Collection entries:
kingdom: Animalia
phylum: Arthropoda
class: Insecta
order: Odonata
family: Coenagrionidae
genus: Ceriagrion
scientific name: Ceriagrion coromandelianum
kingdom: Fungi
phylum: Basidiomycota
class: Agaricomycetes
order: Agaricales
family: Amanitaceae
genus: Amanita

* * *

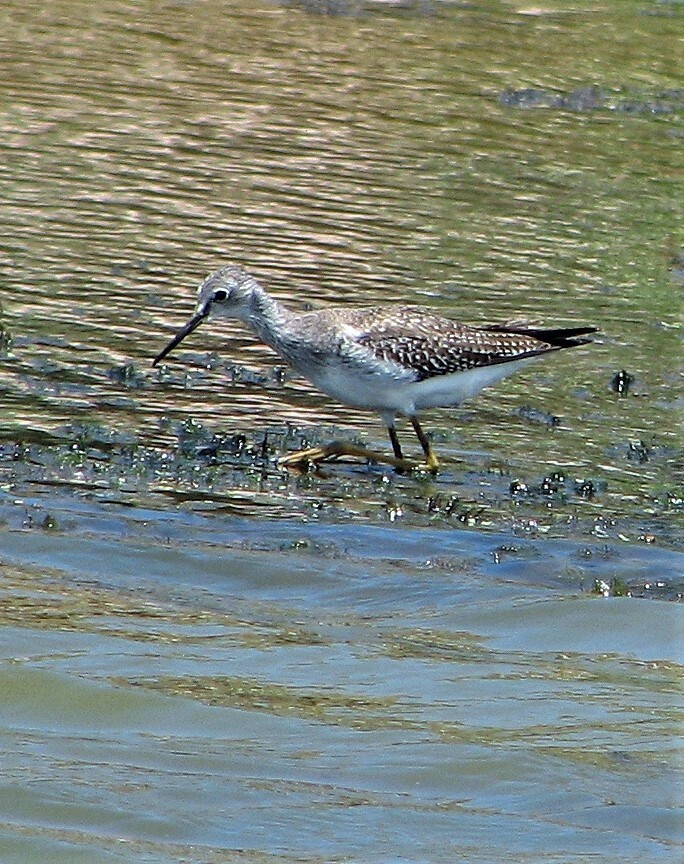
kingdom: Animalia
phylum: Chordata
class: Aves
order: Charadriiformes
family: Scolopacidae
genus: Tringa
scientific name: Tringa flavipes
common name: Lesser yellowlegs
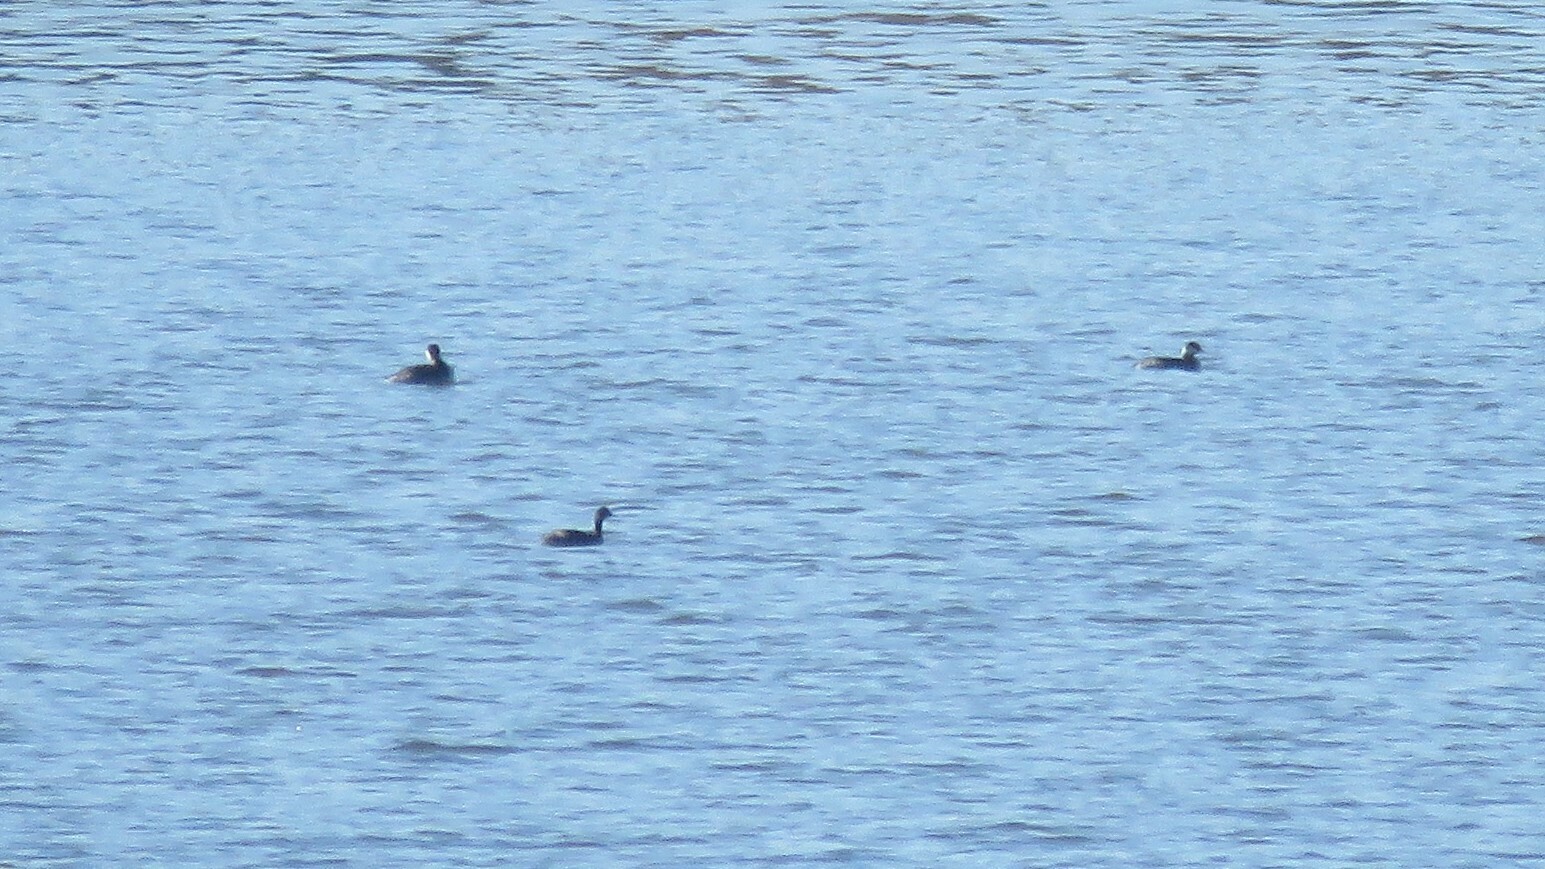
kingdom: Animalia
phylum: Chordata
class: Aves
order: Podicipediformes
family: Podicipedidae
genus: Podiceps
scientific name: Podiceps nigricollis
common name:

...

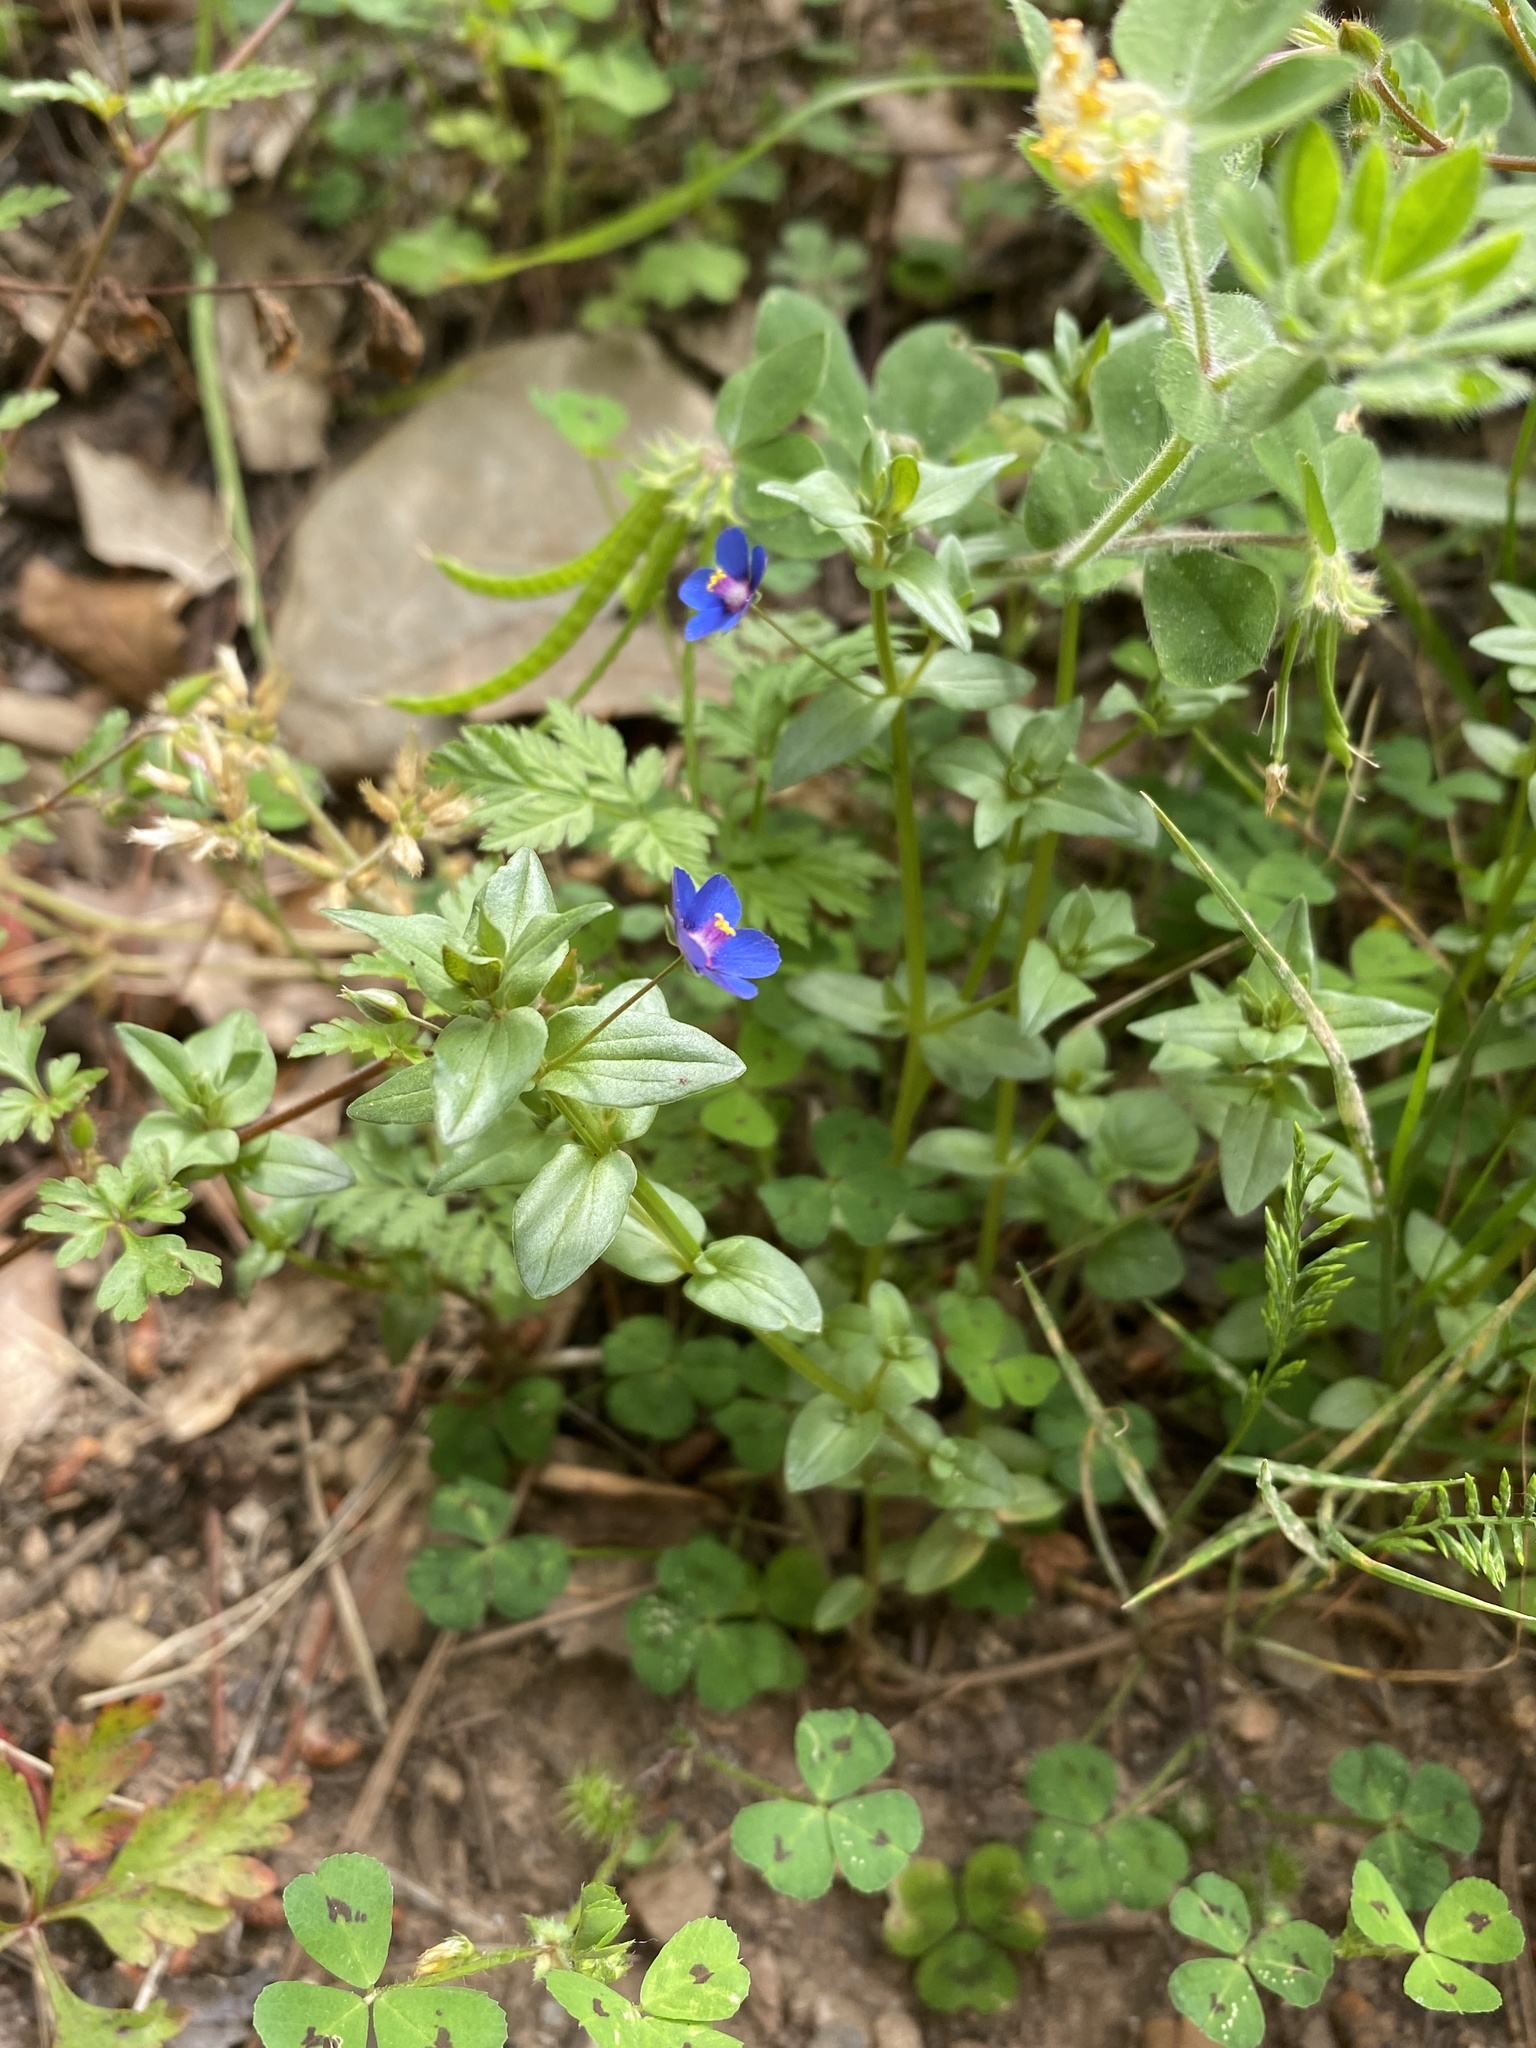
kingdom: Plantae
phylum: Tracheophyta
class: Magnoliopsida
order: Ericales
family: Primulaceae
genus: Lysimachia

» **WHAT NEEDS TO BE DONE**: Can you rewrite everything from the line containing "order: Charadriiformes" down to the line containing "scientific name: Podiceps nigricollis", replacing "scientific name" with "species" and keeping all else the same, without including the pictures?

» **EXERCISE RESPONSE**:
order: Charadriiformes
family: Scolopacidae
genus: Tringa
species: Tringa flavipes
common name: Lesser yellowlegs
kingdom: Animalia
phylum: Chordata
class: Aves
order: Podicipediformes
family: Podicipedidae
genus: Podiceps
species: Podiceps nigricollis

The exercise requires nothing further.